==== Trecho selecionado

É possível no entanto partir da premissa que o desenho urbano está diretamente ligado aos padrões de comportamento da sociedade. Os resultados do passado são colhidos no presente. Nossas cidades muradas sofrem com epidemia de obesidade e outras doenças crônicas não transmissíveis e a depressão como mal do século XX ainda nos impacta.
Felizmente o horizonte é repleto de possibilidades. Temos no momento o dever de agir para um futuro urbano centrado nos animais frágeis que somos. A política urbana tem o papel de identificar alternativas de adaptação do atual cenário para maximizar resultados positivos e minimizar as consequências negativas.
Um caminho possível, num horizonte de debate democrático é através da conexão entre ativismo, política e políticas públicas. Embasados em dados de qualidade seremos cada vez mais fortes e capazes de construir novos caminhos. É possível ver janelas de oportunidades nos becos sem saída em que nos prendemos voluntariamente e daí, abrir portas para um futuro com uma humanidade mais saudável.
Organizações de excelência na promoção ao uso da bicicleta
Marcio Deslandes representou a Federação Européia de Ciclistas (ECF) e a World Cycling Alliance para falar sobre “Governança da Bicicleta”. Foi de certa forma a possibilidade de visualizar os efeitos práticos da implementação ao longo dos anos do que foi o aprendido durante o Workshop.
Através da identificação do potencial da bicicleta em diferentes áreas, do mapeamento dos atores e da governança, é possível alcançar grandes distâncias e facilitar para que cada vez mais pessoas pedalem.
De maneira resumida, a governança envolve responsabilidade corporativa (em inglês, compliance), prestação de contas, transparência e equidade.
Transparência é fundamental quando se entende o caráter de benefícios públicos que uma organização da sociedade civil deve promover. É preciso, antes de mais nada, o desejo de tornar público os caminhos seguidos, tanto como prestação de contas, quanto para colaborar no aprendizado coletivo de todo o setor.
Para além de todos os conceitos teóricos, governança no terceiro setor envolve estabelecer parcerias, construir pontes e criar alianças que com o passar do tempo fortalecem o grande objetivo comum, ter mais pessoas em mais bicicletas mais vezes.
O Amor à Bicicleta
Renata Falzoni, cicloativista do “Bike é Legal” brindou a todas as pessoas no Workshop com a mais bela e empolgada declaração de amor pelas duas rodas movidas a pedal.
A palestra de encerramento foi o momento da pura inspiração e o momento para relembrar porque é preciso dedicar tanto esforço, na maioria das vezes puramente voluntário, em prol das bicicletas.

========

O que se pede
Reproduza sem alterações a parte do trecho sobre cidades e bicicletas que se inicia com as palavras "O Amor à Bicicleta" e se encerra com "prol das bicicletas.". Baseie-se somente no trecho sobre cidades e bicicletas, sem recorrer à listagem.

==== Material de origem

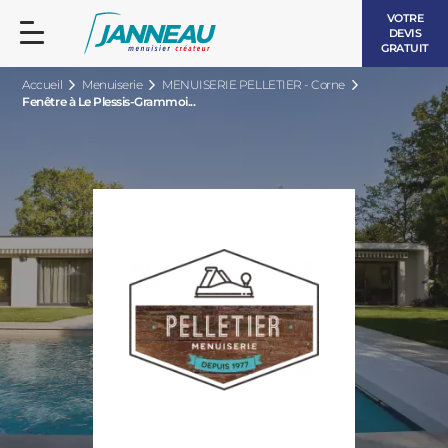
VOTRE
DEVIS
GRATUIT
Accueil
Menuiserie
MENUISERIE PELLETIER - Corne
Fenêtre à Le Plessis-Grammoi...
FENÊTRES ET PORTES-FENÊTRES
LES CONTEMPORAINES
BAIES VITRÉES
LES INTEMPORELLES
PORTES D’ENTRÉE
BOIS
VOLETS ROULANTS
LES LUMINEUSES
PERGOLAS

========

Resposta
O Amor à Bicicleta
Renata Falzoni, cicloativista do “Bike é Legal” brindou a todas as pessoas no Workshop com a mais bela e empolgada declaração de amor pelas duas rodas movidas a pedal.
A palestra de encerramento foi o momento da pura inspiração e o momento para relembrar porque é preciso dedicar tanto esforço, na maioria das vezes puramente voluntário, em prol das bicicletas.